### The task:
Duplicate word for word the stretch of the HMS news roundup below that begins at "For the 16th" and stops after "of graduate schools.".

The Association of American Medical Colleges and the Centers for Disease Control and Prevention have awarded HMS $50,000 over the next seven months to create a Regional Public Health–Medicine Education Center. The center will help integrate population health themes and skills into the School’s revised four year curriculum.
“It is critical that we recognize the health of individuals and populations as two ends of the same continuum,” said Jonathan Finkelstein, HMS associate professor in the Department of Ambulatory Care and Prevention and the center’s director. The center may apply for continued funding at the end of the initial grant period.
• Edward Velasco, a graduate student at HSPH, was named one of 10 Alexander von Humboldt Foundation German Chancellor scholars. The award funds a year of research in Germany for U.S. residents under the age of 35. Velasco will use the scholarship to study HIV/AIDS prevention programs for adolescents in Berlin.
• Ashaunta Tumblin, a third year medical student, has been selected to be one of four 2006 Lambaréné Schweitzer Fellows by the Albert Schweitzer Fellowship program. Fellows spend three months working as junior physicians at the Albert Schweitzer Hospital in Lambaréné, Gabon, which Schweitzer founded in 1913.
• In March, Sigmund Socransky, HSDM associate clinical professor of oral medicine, infection, and immunity at Forsyth Institute, was presented with the American Association for Dental Research’s Distinguished Scientist Award. The prize is the association’s highest honor, and is awarded for outstanding contributions to dental research.
• Elizabeth Rider, HMS assistant professor of pediatrics at Massachusetts General Hospital, was appointed director of programs for communication skills at MGH’s John D. Stoeckle Center for Primary Care Innovation. In this position she will direct educational programs in communication skills locally and nationally. Rider was also appointed course director for the Harvard Macy Institute Program to Enhance Relational and Communication Skills (PERCS) course.
• Harvey Goldman, HMS professor of pathology at Beth Israel Deaconess Medical Center, was presented with the 2006 Distinguished Pathologist Award from the United States and Canadian Academy of Pathology during a ceremony at the organization’s annual meeting in Atlanta. The award is given annually to an individual who has made long lasting contributions to the field of pathology.
• Brenda Bloodgood, a graduate student at HMS, and Ryan Phan, a research fellow in genetics, were two of sixteen students from North American and Asia chosen for a 2006 Harold M. Weintraub Graduate Student Award sponsored by the Basic Sciences Division of Fred Hutchinson Cancer Research Center. The recipients will participate in a symposium in May, where they will present their research.
For the 16th consecutive year, U.S. News & World Report has rated HMS the nation’s top medical school in the research category, according to its recently released 2006 ranking of graduate schools.
Schools also were ranked by medical specialties. The Medical School placed first in pediatrics and women’s health. It came in second in the nation for internal medicine and third for drug and alchohol abuse and AIDS. And the School was ranked fourth in geriatrics.
The HMS Office of Human Resources is soliciting nominations for the Dolores J. Brown Award, which recognizes an exceptional staff assistant at HMS or HSDM. The $1,000 award was established to honor the memory of Dolores Brown, who was the assistant of former HMS dean Daniel Tosteson. Nominations are due by April 14 and should be submitted to Catherine Cisternelli at the Office of Human Resources, Gordon Hall, Room 010.

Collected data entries

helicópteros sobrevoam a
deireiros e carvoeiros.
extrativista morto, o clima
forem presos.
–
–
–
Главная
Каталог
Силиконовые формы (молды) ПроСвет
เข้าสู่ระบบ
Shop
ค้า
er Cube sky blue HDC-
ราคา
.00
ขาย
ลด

* * *

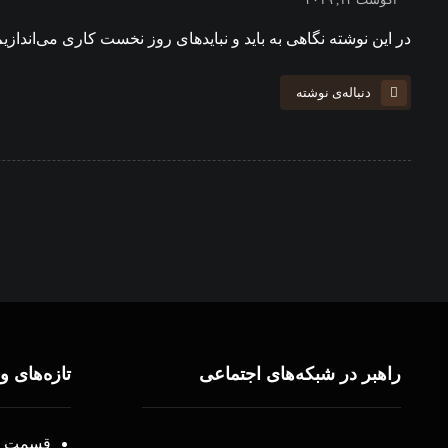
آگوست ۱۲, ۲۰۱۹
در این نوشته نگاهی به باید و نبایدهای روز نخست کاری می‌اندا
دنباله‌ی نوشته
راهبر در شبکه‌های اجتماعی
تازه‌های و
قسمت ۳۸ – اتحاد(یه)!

...

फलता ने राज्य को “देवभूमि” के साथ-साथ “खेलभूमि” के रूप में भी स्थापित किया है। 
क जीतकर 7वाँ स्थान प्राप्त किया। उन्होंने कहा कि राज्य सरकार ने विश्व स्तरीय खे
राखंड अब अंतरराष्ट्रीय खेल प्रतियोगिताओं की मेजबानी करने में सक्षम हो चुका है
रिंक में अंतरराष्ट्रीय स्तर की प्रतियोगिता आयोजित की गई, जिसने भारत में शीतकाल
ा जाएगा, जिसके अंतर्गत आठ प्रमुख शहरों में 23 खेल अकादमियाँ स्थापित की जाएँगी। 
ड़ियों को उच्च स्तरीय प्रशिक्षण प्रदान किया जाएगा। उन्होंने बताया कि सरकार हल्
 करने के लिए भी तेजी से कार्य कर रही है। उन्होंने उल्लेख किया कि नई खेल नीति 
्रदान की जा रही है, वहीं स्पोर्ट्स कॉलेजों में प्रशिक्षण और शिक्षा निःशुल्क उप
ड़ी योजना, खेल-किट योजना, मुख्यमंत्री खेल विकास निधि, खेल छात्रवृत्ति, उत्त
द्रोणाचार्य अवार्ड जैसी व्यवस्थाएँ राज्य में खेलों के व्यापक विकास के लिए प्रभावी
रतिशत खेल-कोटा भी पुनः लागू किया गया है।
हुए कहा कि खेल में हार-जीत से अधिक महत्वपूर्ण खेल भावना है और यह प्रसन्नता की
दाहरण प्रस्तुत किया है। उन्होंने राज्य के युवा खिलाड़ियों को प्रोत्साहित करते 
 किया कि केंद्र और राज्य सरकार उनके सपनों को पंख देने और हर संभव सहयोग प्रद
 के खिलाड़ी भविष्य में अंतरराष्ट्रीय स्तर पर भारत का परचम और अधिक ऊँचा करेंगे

### Exercise answer:
For the 16th consecutive year, U.S. News & World Report has rated HMS the nation’s top medical school in the research category, according to its recently released 2006 ranking of graduate schools.